Greentown Management delivered +31% YoY growth in net profit in FY23 and offered a special dividend for the second time that maintained the pay-out ratio at 100%, representing 8% div. yield. We think company's capability of timely business restructuring supported its consistent delivery of strong performance among sluggish property market, which deserves a valuation premium. Maintain BUY with TP at HK$ 9.37, reflecting 13x 2024E PE.
NP +31% YoY, maintained 100% div. pay-out. Company reported attributable NP of RMB 974mn in FY23, +31% YoY, in-line with our forecast given its effective operational cost control resulted in a decrease in SG&A fee as % of revenue (excl. D&A) (16% in FY23 vs. 20% in FY22) and lower effective tax rate (17% in FY23 vs. 20% in FY22) as more subsidiaries obtained "high-tech enterprise certification" that subjected to lower tax rate. GP margin was stable at 52% with that for commercial PJM decreased 2ppt to 52% as services scope was expanded for certain projects which requires assistance from third parties. GP margin for government PJM improved 4ppt to 45% due to optimized staff evaluation mechanism. Investors felt comforting about the special dividend that maintained a 100% pay-out ratio amid the lacklustre market.

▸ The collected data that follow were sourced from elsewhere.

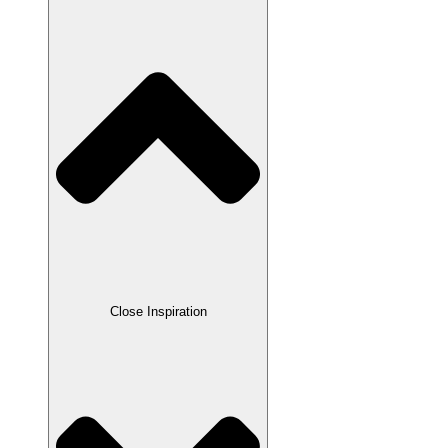
Close Inspiration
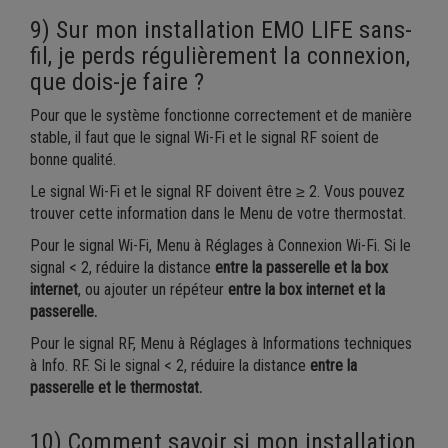
9) Sur mon installation EMO LIFE sans-
fil, je perds régulièrement la connexion,
que dois-je faire ?
Pour que le système fonctionne correctement et de manière
stable, il faut que le signal Wi-Fi et le signal RF soient de
bonne qualité.
Le signal Wi-Fi et le signal RF doivent être ≥ 2. Vous pouvez
trouver cette information dans le Menu de votre thermostat.
Pour le signal Wi-Fi, Menu à Réglages à Connexion Wi-Fi. Si le
signal < 2, réduire la distance
entre la passerelle et la box
internet
, ou ajouter un répéteur
entre la box internet et la
passerelle.
Pour le signal RF, Menu à Réglages à Informations techniques
à Info. RF. Si le signal < 2, réduire la distance
entre la
passerelle et le thermostat.
10) Comment savoir si mon installation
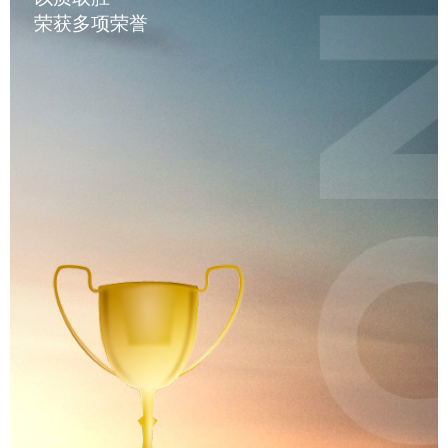
荣获多项荣誉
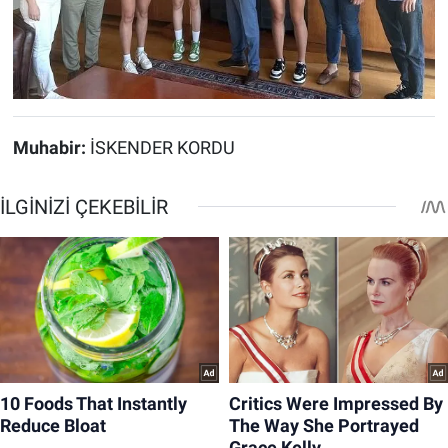
Muhabir:
İSKENDER KORDU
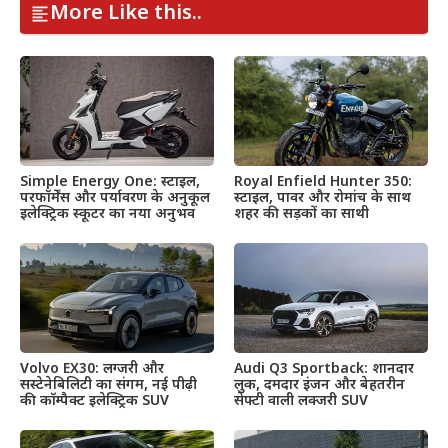
More Like this..
Simple Energy One: स्टाइल,
Royal Enfield Hunter 350:
परफॉर्मेंस और पर्यावरण के अनुकूल
स्टाइल, पावर और रोमांच के साथ
इलेक्ट्रिक स्कूटर का नया अनुभव
शहर की सड़कों का साथी
Volvo EX30: लग्जरी और
Audi Q3 Sportback: शानदार
सस्टेनेबिलिटी का संगम, नई पीढ़ी
लुक, दमदार इंजन और बेहतरीन
की कॉम्पैक्ट इलेक्ट्रिक SUV
सेफ्टी वाली लक्जरी SUV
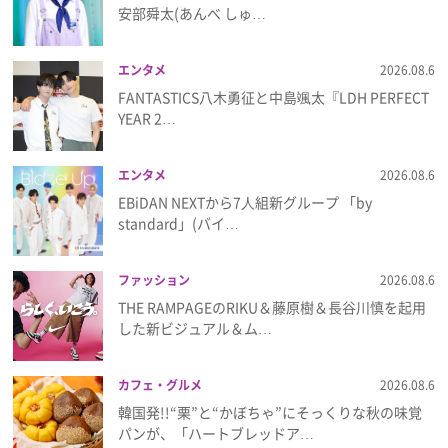
安部舜太(あんべ しゅ…
プレゼント
エンタメ
2026.08.6
インタビュー
FANTASTICS八木勇征と中島颯太『LDH PERFECT
YEAR 2…
フィルム
エンタメ
2026.08.6
EBiDAN NEXTから7⼈組新グループ 「by
standard」(バイ…
Emoメン
ランキング
ファッション
2026.08.6
THE RAMPAGEのRIKU＆藤原樹＆長谷川慎を起用
した新ビジュアル＆ム…
Emo!miuとは？
カフェ・グルメ
2026.08.6
韓国発!!“栗”と“かぼちゃ”にそっくりな秋の味覚
免責事項
パンが、「ハートブレッドア…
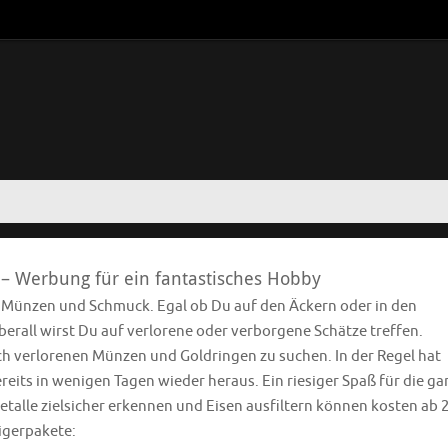
 – Werbung für ein fantastisches Hobby
e Münzen und Schmuck. Egal ob Du auf den Äckern oder in den
rall wirst Du auf verlorene oder verborgene Schätze treffen.
ach verlorenen Münzen und Goldringen zu suchen. In der Regel hat
eits in wenigen Tagen wieder heraus. Ein riesiger Spaß für die ga
etalle zielsicher erkennen und Eisen ausfiltern können kosten ab 
eigerpakete:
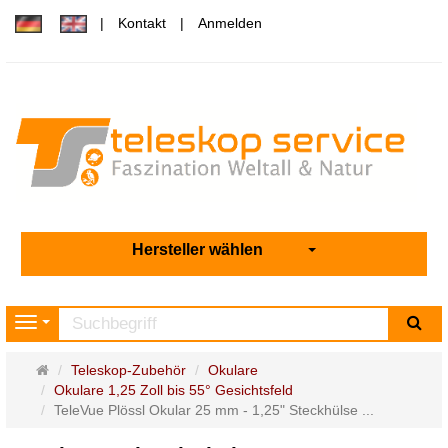
Kontakt
Anmelden
Hersteller wählen
Su
Navigation
Startseite
Teleskop-Zubehör
Okulare
Okulare 1,25 Zoll bis 55° Gesichtsfeld
TeleVue Plössl Okular 25 mm - 1,25" Steckhülse ...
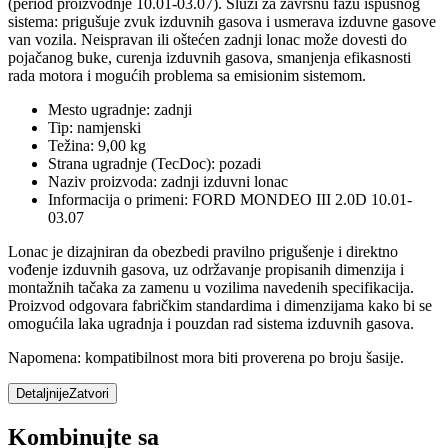
(period proizvodnje 10.01-03.07). Služi za završnu fazu ispušnog
sistema: prigušuje zvuk izduvnih gasova i usmerava izduvne gasove
van vozila. Neispravan ili oštećen zadnji lonac može dovesti do
pojačanog buke, curenja izduvnih gasova, smanjenja efikasnosti
rada motora i mogućih problema sa emisionim sistemom.
Mesto ugradnje: zadnji
Tip: namjenski
Težina: 9,00 kg
Strana ugradnje (TecDoc): pozadi
Naziv proizvoda: zadnji izduvni lonac
Informacija o primeni: FORD MONDEO III 2.0D 10.01-
03.07
Lonac je dizajniran da obezbedi pravilno prigušenje i direktno
vođenje izduvnih gasova, uz održavanje propisanih dimenzija i
montažnih tačaka za zamenu u vozilima navedenih specifikacija.
Proizvod odgovara fabričkim standardima i dimenzijama kako bi se
omogućila laka ugradnja i pouzdan rad sistema izduvnih gasova.
Napomena: kompatibilnost mora biti proverena po broju šasije.
Detaljnije
Zatvori
Kombinujte sa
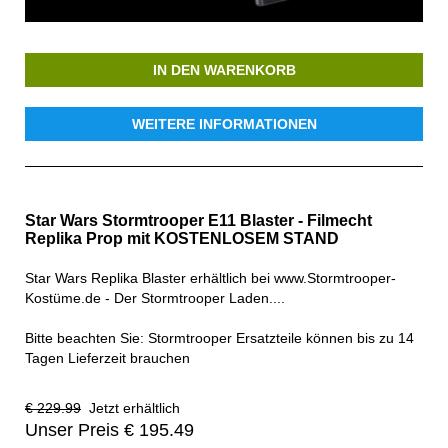
IN DEN WARENKORB
WEITERE INFORMATIONEN
Star Wars Stormtrooper E11 Blaster - Filmecht
Replika Prop mit KOSTENLOSEM STAND
Star Wars Replika Blaster erhältlich bei www.Stormtrooper-
Kostüme.de - Der Stormtrooper Laden....
Bitte beachten Sie: Stormtrooper Ersatzteile können bis zu 14
Tagen Lieferzeit brauchen
€ 229.99
Jetzt erhältlich
Unser Preis € 195.49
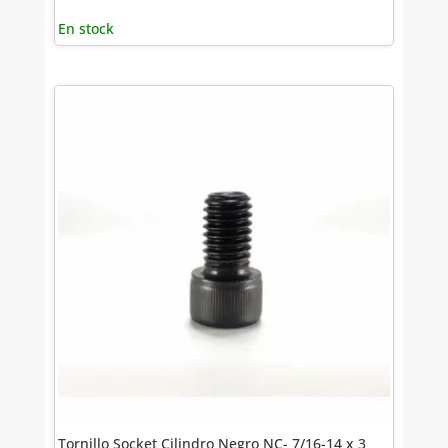
En stock
Tornillo Socket Cilindro Negro NC- 7/16-14 x 3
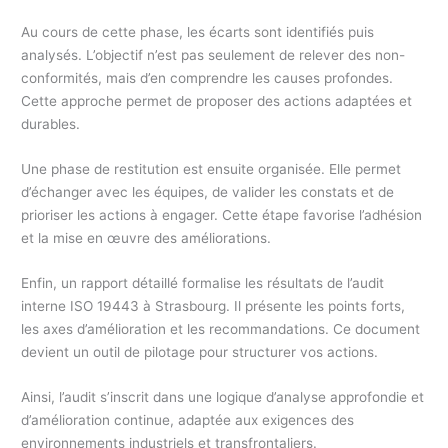
Au cours de cette phase, les écarts sont identifiés puis
analysés. L’objectif n’est pas seulement de relever des non-
conformités, mais d’en comprendre les causes profondes.
Cette approche permet de proposer des actions adaptées et
durables.
Une phase de restitution est ensuite organisée. Elle permet
d’échanger avec les équipes, de valider les constats et de
prioriser les actions à engager. Cette étape favorise l’adhésion
et la mise en œuvre des améliorations.
Enfin, un rapport détaillé formalise les résultats de l’audit
interne ISO 19443 à Strasbourg. Il présente les points forts,
les axes d’amélioration et les recommandations. Ce document
devient un outil de pilotage pour structurer vos actions.
Ainsi, l’audit s’inscrit dans une logique d’analyse approfondie et
d’amélioration continue, adaptée aux exigences des
environnements industriels et transfrontaliers.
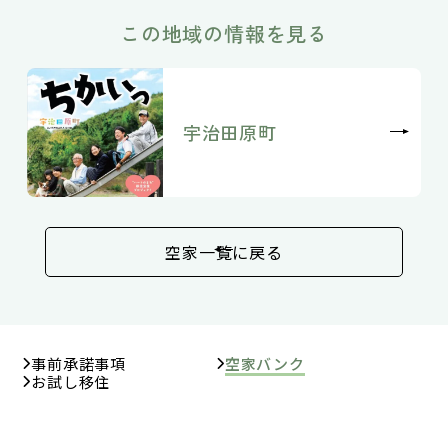
この地域の情報を見る
宇治田原町
空家一覧に戻る
事前承諾事項
空家バンク
お試し移住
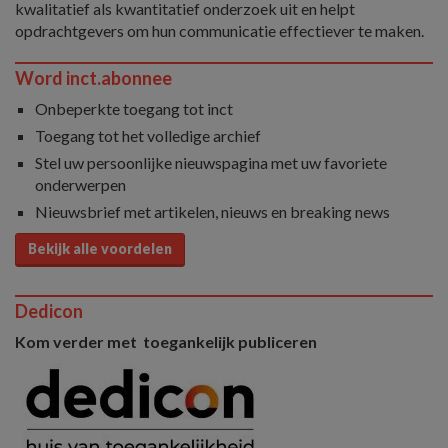
kwalitatief als kwantitatief onderzoek uit en helpt
opdrachtgevers om hun communicatie effectiever te maken.
Word inct.abonnee
Onbeperkte toegang tot inct
Toegang tot het volledige archief
Stel uw persoonlijke nieuwspagina met uw favoriete
onderwerpen
Nieuwsbrief met artikelen, nieuws en breaking news
Bekijk alle voordelen
Dedicon
Kom verder met toegankelijk publiceren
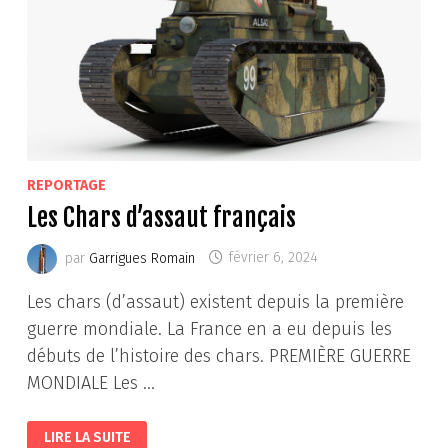
REPORTAGE
Les Chars d’assaut français
par
Garrigues Romain
février 6, 2024
Les chars (d’assaut) existent depuis la première
guerre mondiale. La France en a eu depuis les
débuts de l’histoire des chars. PREMIÈRE GUERRE
MONDIALE Les …
LES
LIRE LA SUITE
CHARS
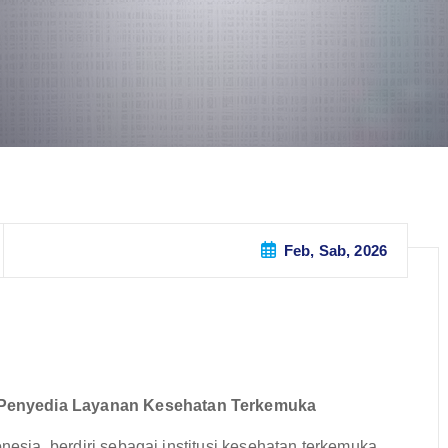
Feb, Sab, 2026
 Penyedia Layanan Kesehatan Terkemuka
nesia, berdiri sebagai institusi kesehatan terkemuka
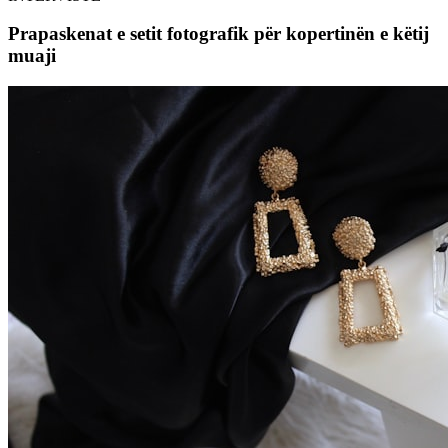
Prapaskenat e setit fotografik për kopertinën e këtij
muaji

Guided industry-leading growth in next three years. Company guided +20% and +25% CAGR for revenue and NP in next three years, which may outperform most companies in broader property market. We are positive on company's ability to achieve this target as 1) +20% CAGR for revenue equals to c.RMB15bn revenue in total for FY24-26E, while company currently has billable contract value of RMB 25bn which does not include a new increase of c.RMB10bn each year. The dividend pay-out ratio was guided at 80%.
Remarkable adaptability deserves attention. Company once again kept its good record on target completion despite the bleak property market condition. We think the company's agility in adjusting business structure played a crucial role. Company stepped into PJM for FIs and LGFVs in FY22 since demand from SMDs decreased, and it further increased its effort in "home delivery guarantee" in FY23 to align with policy directives. As residential market is contracting, company also expanded business to non- residential project which accounted for 15% of its new contact in FY23.
Maintain BUY with TP at HK$9.37. We like company by its asset-light model, high cash flow and high dividend yield (8% as of last trading day) as well as repeatedly validated target achievement capability. Our new TP of HK$ 9.37 reflecting 13x 2024E PE. Risks: property sales drop, LGFV default.